(Study text begins)

Home | Background | Medical Practice


 



'Empathy' cited in Araujo burial
Attorney considers strategy
By Ivan Delventhal, STAFF WRITER

March 25, 2004 HAYWARD -- An attorney for one of three men charged with killing a transgender teenager indicated Wednesday that he is seeking to rely on the testimony of a psychiatrist to help explain why his client helped bury the slain Newark teen.

Meanwhile, jury selection continued for a seventh day Wednesday as the prosecutor and defense attorneys began to exercise peremptory challenges to excuse prospective jurors.

The prosecutor dismissed three men from the panel of prospective jurors, and the defense excused three women.

Each side has 35 peremptory challenges that may be used to dismiss jurors without stating a reason.

Opening statements, which tentatively had been scheduled to begin Monday, probably will be delayed.

Jury selection continues at the Hayward Hall of Justice today.

J. Tony Serra, attorney for defendant Jason Cazares, on Wednesday described the principle he may explore at trial as "automatic empathetic response."

Serra, who has said that Cazares did nothing to contribute to the transgender teenager's death, said instinctive empathy caused his client to accompany several other men on a trip to the Sierra foothills and to help bury the body.

Cazares, 24, Michael Magidson, 23, and Jose Merel, 24, are charged with murder and a hate-crime enhancement in the slaying of the teenager, who was born Eddie Araujo but who was living as a young woman named Gwen at the time of the killing on Oct. 3, 2002.

(Study text ends)

Exercise requirements
1. Answer each of these from the Araujo trial article:
(a) How many peremptory challenges does each side have?
(b) What phrase did J. Tony Serra use for the principle he may explore at trial?
(c) On what date was the teenager killed?
2. Turn the paragraph of the Araujo trial article beginning "Cazares, 24, Michael Magidson, 23" into a short bulleted list that keeps its main facts.
3. Write the next few paragraphs of the Araujo trial article, picking up after its final sentence.
None of the entries has any bearing on the work here.

(Recorded data begins)

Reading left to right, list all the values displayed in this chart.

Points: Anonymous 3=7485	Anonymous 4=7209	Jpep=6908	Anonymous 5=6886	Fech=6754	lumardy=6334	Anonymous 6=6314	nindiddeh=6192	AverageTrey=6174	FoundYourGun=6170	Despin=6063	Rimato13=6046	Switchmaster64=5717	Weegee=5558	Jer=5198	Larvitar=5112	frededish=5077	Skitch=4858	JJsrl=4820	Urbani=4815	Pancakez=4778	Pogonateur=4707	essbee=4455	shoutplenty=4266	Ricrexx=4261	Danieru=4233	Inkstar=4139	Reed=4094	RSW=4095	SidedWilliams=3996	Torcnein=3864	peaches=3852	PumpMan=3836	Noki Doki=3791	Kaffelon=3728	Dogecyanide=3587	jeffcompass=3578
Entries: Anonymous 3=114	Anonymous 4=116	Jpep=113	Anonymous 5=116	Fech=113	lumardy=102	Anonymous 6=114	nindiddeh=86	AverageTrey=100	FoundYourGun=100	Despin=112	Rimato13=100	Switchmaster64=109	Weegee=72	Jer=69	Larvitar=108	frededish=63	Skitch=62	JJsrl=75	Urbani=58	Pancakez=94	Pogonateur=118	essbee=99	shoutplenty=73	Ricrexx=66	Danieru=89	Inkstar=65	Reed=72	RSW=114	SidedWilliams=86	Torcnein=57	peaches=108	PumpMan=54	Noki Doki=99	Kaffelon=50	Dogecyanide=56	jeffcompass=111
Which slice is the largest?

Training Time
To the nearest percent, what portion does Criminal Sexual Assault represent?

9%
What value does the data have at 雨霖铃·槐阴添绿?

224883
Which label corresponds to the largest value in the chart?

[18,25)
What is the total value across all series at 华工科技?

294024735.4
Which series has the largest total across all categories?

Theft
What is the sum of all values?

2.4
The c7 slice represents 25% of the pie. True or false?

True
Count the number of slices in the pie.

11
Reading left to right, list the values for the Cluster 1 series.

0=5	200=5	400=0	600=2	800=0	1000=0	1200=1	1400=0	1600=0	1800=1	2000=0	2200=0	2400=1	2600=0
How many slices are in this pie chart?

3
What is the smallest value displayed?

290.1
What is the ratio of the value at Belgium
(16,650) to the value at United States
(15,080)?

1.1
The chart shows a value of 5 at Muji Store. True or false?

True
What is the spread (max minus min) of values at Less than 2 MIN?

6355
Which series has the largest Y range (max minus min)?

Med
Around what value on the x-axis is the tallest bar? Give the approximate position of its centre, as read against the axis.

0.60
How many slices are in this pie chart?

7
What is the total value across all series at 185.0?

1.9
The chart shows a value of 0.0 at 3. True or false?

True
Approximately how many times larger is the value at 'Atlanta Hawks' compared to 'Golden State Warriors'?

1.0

(Recorded data ends)

Written responses
1.
(a) 35
(b) "automatic empathetic response"
(c) Oct. 3, 2002

2.
- Defendants: Jason Cazares (24), Michael Magidson (23) and Jose Merel (24)
- Charges: murder, with a hate-crime enhancement
- Victim: a teenager born Eddie Araujo who was living as a young woman named Gwen
- Date of the killing: Oct. 3, 2002

3.
According to testimony during a preliminary hearing a year ago, the killing occurred after four men -- two of whom had been sexually active with Araujo -- discovered that the teen was biologically male.

Serra has said that his client did not participate in the killing, a statement contradicted by preliminary hearing testimony that Cazares struck Araujo in the head twice with a shovel after the teenager was choked with a rope in the garage of Merel's home in Newark.

Serra also has noted that Cazares, unlike Magidson and Merel, was never sexually intimate with Araujo and therefore would not have felt sexually deceived as the other two men may have on that October night.

That would seem to narrow the possibility of a heat-of-passion, or manslaughter, defense for his client.

However, the empathy reflex hypothesis, Serra said, could help explain why "someone who didn't do anything to cause (Araujo's) death" would nonetheless help bury the body.

It is important for Serra to address Cazares' participation in the burial, which amounted to a kind of evidence suppression that could be viewed as circumstantial evidence of guilt.

A letter by Dr. Eugene Schoenfeld of Sausalito addressed to Serra, and provided as part of discovery to the prosecutor, elaborates on the automatic empathetic response theory.

"Jose and Michael were like brothers to Jason Cazares. When they experienced the shame and rage caused by (Araujo's) deceit, Jason felt the same shame and rage.

"He felt these emotions because he had empathy for his friends," the letter states.

The psychiatrist said a recent issue of Science magazine refers to empathy "as an involuntary breach of individual separateness."

"Thus empathy for his friends caused Jason Cazares to feel their rage, their shame, their self-loathing, their dishonor. And it precipitated helping them bury the body," the letter concludes.

Serra echoed the psychiatrist's conclusion.

While Serra intends to call Schoenfeld as a witness, the prosecutor could move to have the psychiatrist's testimony excluded. Deputy District Attorney Chris Lamiero said Wednesday afternoon that he was still evaluating the empathy theory.

While Michael Thorman, attorney for Magidson, has suggested in his questions to prospective jurors that he ultimately may ask them to consider a verdict of manslaughter rather than murder with respect to his client, Serra has said that he is seeking an acquittal of Cazares.